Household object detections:
● ● ●

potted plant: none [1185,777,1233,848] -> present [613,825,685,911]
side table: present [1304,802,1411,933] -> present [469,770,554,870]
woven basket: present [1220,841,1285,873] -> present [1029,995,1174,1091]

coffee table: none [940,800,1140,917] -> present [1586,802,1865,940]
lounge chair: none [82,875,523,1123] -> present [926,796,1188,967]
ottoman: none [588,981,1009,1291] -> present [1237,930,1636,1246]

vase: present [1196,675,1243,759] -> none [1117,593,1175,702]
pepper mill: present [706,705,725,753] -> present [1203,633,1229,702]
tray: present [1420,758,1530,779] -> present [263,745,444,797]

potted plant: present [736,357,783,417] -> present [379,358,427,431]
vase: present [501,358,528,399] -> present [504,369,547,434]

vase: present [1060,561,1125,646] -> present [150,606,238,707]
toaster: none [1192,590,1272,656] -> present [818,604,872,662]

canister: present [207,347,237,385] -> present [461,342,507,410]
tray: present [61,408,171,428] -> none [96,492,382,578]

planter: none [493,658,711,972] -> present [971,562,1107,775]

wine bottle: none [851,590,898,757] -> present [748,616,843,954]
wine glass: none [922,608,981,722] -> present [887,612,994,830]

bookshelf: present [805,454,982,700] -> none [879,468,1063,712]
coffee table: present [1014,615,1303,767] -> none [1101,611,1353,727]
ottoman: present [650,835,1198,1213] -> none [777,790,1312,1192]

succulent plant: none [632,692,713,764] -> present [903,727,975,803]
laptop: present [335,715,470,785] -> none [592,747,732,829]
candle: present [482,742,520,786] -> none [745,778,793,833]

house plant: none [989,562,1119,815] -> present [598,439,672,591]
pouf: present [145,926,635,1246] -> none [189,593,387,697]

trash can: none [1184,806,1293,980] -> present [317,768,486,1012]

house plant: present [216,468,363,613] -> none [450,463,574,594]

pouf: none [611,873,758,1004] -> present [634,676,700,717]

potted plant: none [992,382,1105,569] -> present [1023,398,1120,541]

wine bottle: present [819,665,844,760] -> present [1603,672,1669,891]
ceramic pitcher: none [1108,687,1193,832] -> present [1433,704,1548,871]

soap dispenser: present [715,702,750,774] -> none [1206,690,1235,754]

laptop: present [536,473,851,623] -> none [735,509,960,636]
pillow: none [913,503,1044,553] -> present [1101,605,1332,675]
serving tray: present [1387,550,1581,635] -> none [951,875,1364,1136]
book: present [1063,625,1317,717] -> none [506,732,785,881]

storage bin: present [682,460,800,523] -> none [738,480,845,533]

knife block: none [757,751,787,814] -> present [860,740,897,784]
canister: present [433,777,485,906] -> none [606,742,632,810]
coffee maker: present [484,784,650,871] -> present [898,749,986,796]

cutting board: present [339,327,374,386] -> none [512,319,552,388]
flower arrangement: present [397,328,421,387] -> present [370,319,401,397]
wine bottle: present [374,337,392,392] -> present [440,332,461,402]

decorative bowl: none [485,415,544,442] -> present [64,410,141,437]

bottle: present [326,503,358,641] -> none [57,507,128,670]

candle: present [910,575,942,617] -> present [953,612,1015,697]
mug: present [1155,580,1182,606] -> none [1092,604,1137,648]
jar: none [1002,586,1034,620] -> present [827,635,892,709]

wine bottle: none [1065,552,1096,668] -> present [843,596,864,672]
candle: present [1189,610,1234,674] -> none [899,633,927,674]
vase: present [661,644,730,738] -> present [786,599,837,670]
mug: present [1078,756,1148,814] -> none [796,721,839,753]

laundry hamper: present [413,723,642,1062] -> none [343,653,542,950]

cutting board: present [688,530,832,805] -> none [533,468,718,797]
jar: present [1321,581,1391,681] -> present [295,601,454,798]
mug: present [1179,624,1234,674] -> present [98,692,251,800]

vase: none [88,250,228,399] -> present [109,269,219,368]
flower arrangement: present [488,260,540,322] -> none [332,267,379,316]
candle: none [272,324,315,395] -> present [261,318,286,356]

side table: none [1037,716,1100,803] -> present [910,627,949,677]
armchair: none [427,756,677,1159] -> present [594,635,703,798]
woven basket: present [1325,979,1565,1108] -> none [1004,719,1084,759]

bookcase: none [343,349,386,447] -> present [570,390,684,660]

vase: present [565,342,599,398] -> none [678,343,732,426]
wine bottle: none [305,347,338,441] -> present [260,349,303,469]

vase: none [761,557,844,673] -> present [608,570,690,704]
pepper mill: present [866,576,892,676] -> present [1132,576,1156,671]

● ● ●

§ TASK TO CARRY OUT:
Among the entries, find every line holding "pouf" and return it.

§ OUTPUT OF THE EXERCISE:
pouf: present [145,926,635,1246] -> none [189,593,387,697]
pouf: none [611,873,758,1004] -> present [634,676,700,717]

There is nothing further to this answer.